### Prompt
From the line with "te, investment management, employer" to the line with "a professional website", retype every line exactly, including those two, and leave out the rest of the data below.

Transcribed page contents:
----
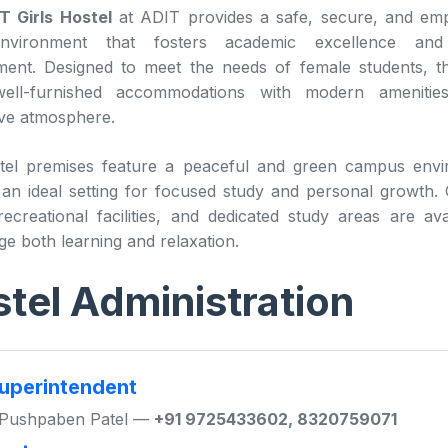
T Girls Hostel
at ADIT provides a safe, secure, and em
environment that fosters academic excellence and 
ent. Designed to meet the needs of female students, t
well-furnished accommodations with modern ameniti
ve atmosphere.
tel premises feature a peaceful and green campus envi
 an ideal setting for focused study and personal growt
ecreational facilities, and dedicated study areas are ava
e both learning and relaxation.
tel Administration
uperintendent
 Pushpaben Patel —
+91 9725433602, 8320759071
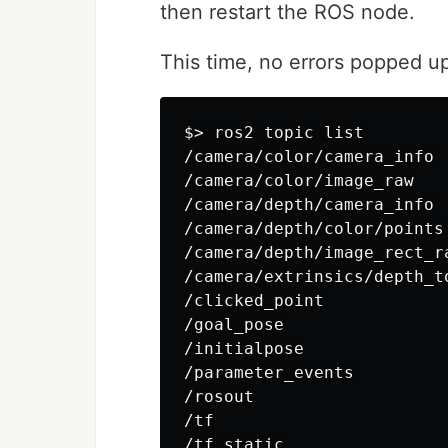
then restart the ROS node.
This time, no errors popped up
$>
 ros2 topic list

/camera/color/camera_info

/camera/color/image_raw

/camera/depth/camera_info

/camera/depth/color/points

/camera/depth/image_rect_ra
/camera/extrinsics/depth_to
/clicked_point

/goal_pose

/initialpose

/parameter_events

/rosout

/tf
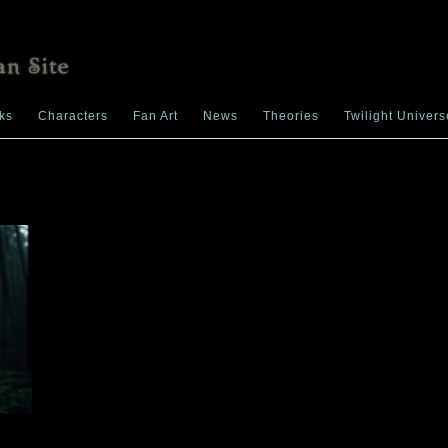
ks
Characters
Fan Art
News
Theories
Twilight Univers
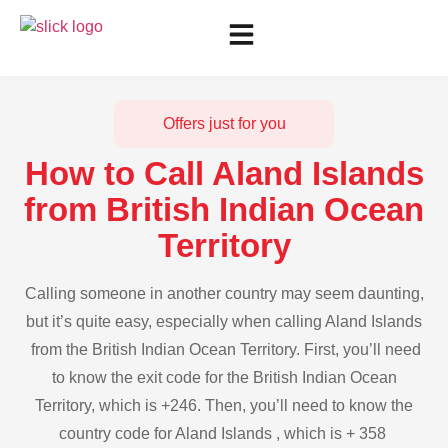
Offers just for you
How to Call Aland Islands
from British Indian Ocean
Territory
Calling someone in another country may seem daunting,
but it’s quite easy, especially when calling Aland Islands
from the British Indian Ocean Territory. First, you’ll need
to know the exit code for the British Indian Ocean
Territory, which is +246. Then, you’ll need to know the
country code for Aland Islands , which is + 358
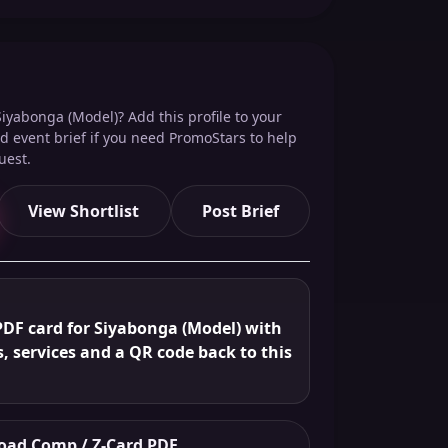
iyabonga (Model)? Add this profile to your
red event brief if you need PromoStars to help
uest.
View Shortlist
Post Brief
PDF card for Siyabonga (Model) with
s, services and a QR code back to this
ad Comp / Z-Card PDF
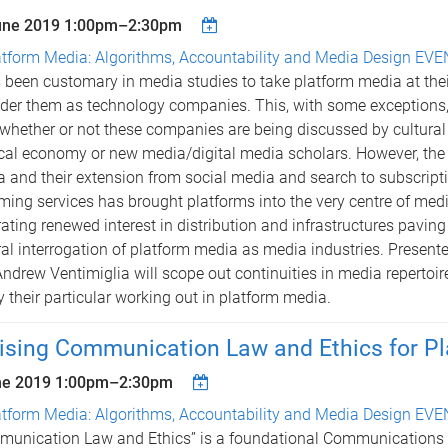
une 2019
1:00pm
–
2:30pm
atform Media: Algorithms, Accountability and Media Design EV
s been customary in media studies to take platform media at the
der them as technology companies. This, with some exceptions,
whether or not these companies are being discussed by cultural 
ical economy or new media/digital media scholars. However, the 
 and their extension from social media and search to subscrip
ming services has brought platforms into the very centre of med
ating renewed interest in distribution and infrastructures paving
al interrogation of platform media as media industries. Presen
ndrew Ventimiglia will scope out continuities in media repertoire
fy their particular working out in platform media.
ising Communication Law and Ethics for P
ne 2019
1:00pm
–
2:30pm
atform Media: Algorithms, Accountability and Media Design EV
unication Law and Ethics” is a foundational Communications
----
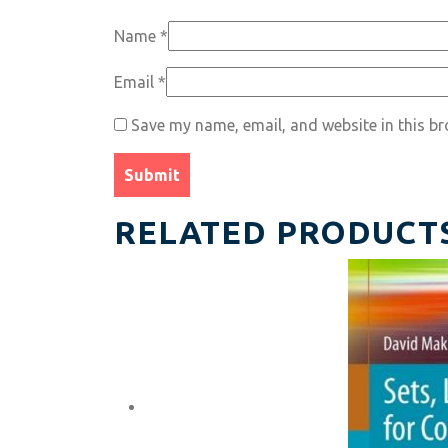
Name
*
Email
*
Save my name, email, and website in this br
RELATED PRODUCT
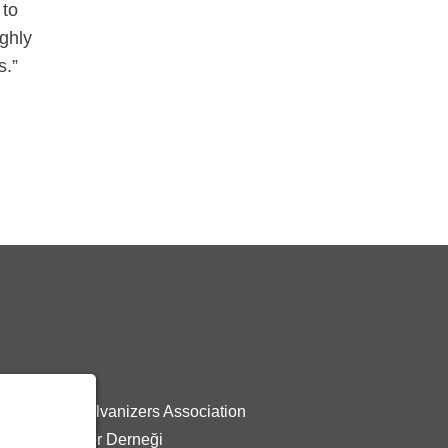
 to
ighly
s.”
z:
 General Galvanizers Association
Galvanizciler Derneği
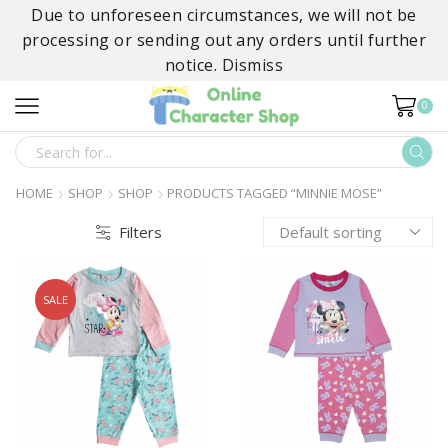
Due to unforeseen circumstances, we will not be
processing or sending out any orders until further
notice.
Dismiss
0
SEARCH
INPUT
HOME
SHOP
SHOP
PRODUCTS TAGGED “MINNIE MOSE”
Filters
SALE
----
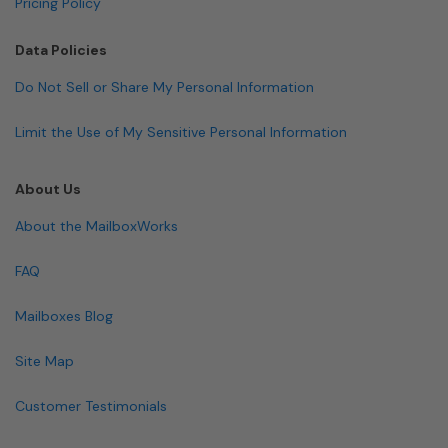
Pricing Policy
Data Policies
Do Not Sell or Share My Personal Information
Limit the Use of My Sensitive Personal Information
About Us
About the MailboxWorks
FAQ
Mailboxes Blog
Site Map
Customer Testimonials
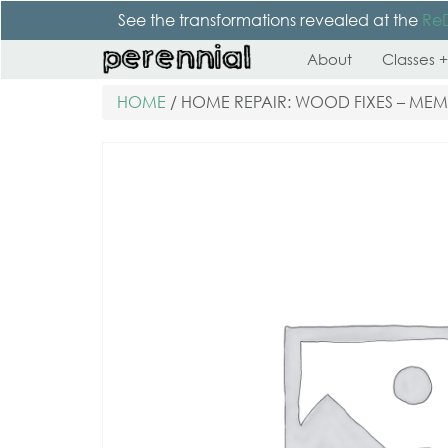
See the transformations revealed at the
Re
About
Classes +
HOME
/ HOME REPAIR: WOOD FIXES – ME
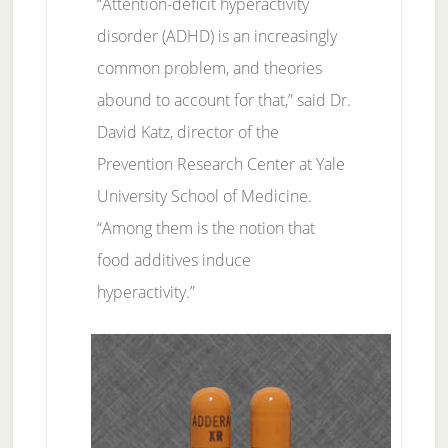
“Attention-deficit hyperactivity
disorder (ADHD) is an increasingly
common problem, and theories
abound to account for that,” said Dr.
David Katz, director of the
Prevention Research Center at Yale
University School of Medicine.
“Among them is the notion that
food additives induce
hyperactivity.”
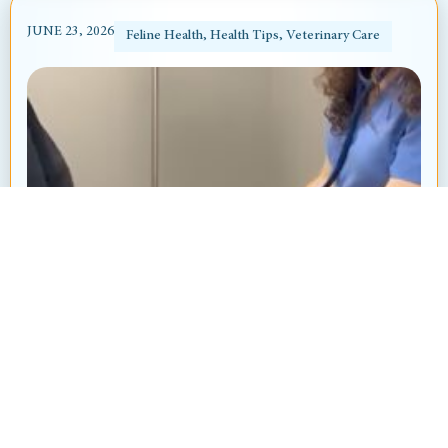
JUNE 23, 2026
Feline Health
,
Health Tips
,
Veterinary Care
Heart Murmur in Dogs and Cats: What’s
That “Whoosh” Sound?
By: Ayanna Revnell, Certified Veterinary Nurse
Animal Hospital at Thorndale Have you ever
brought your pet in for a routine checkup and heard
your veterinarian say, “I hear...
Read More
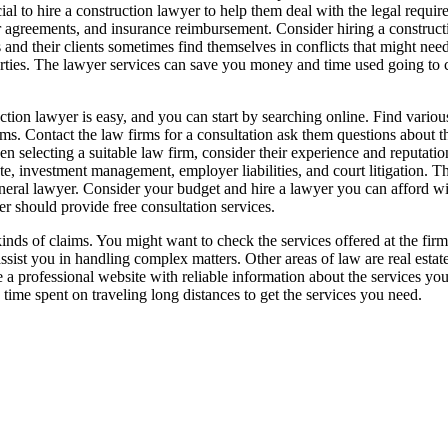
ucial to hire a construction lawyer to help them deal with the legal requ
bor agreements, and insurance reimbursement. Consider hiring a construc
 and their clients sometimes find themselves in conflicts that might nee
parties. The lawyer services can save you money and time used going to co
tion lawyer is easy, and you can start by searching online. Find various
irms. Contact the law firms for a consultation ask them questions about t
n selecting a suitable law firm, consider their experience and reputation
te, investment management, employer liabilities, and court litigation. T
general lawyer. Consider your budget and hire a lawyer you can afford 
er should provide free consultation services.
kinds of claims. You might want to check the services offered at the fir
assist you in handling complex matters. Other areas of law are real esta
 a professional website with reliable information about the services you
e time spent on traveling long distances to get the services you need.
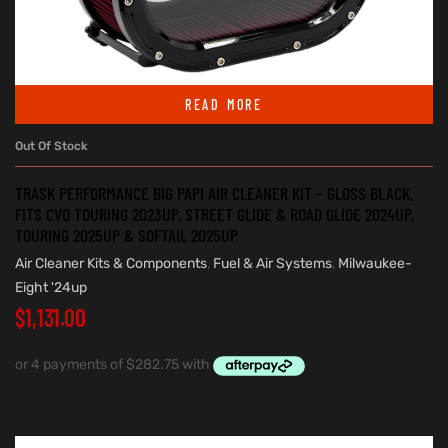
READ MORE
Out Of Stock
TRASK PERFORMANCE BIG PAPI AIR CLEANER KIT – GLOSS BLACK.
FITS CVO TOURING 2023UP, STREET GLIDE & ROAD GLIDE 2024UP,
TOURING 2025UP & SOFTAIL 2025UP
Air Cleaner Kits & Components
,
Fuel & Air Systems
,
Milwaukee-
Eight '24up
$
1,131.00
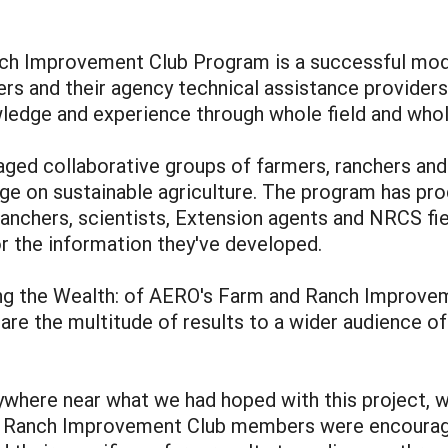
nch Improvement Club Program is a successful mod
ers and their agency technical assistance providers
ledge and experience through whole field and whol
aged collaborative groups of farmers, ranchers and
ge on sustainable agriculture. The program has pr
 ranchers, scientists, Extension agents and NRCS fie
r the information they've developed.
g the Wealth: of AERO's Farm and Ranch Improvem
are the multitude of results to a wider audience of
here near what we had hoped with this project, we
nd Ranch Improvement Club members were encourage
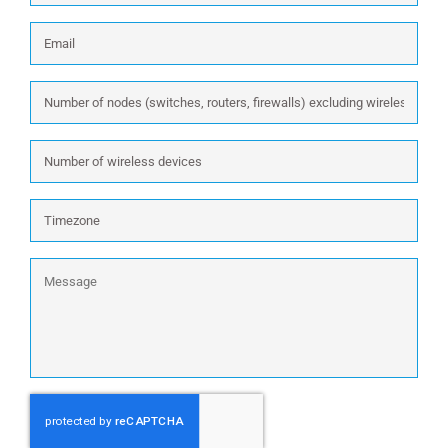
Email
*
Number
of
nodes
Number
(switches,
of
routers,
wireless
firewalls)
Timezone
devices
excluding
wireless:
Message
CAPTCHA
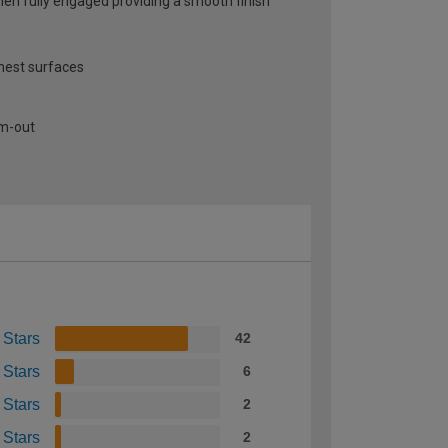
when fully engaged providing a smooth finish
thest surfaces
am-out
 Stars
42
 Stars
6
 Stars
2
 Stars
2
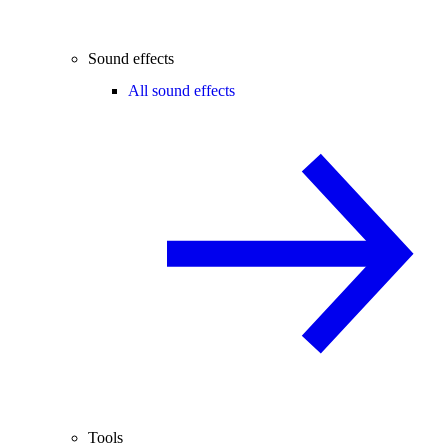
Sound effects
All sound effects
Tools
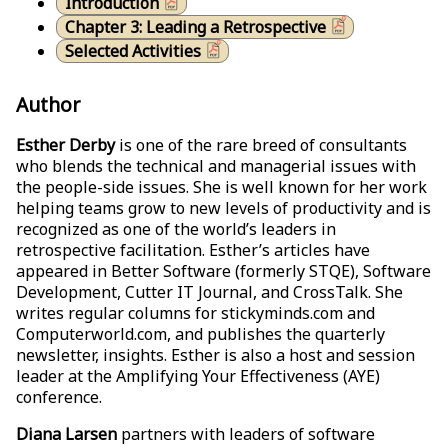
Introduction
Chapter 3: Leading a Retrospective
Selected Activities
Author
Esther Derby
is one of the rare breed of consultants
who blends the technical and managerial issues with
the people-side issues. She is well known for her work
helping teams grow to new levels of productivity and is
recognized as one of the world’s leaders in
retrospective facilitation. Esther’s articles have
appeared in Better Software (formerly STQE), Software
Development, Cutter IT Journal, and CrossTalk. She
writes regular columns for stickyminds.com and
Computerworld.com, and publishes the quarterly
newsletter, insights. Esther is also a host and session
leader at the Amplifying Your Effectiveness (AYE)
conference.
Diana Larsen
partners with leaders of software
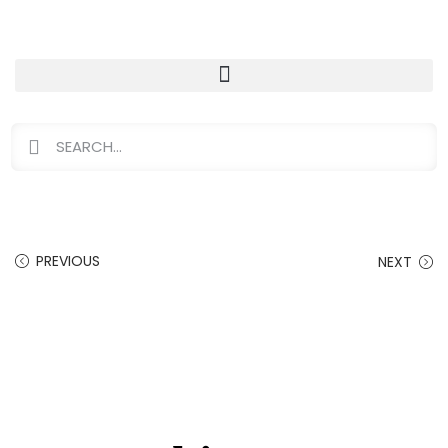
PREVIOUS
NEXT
----
### Solved exercise
te, investment management, employer liabilities, and court litigation. T
general lawyer. Consider your budget and hire a lawyer you can afford 
er should provide free consultation services.
kinds of claims. You might want to check the services offered at the fir
assist you in handling complex matters. Other areas of law are real esta
 a professional website with reliable information about the services you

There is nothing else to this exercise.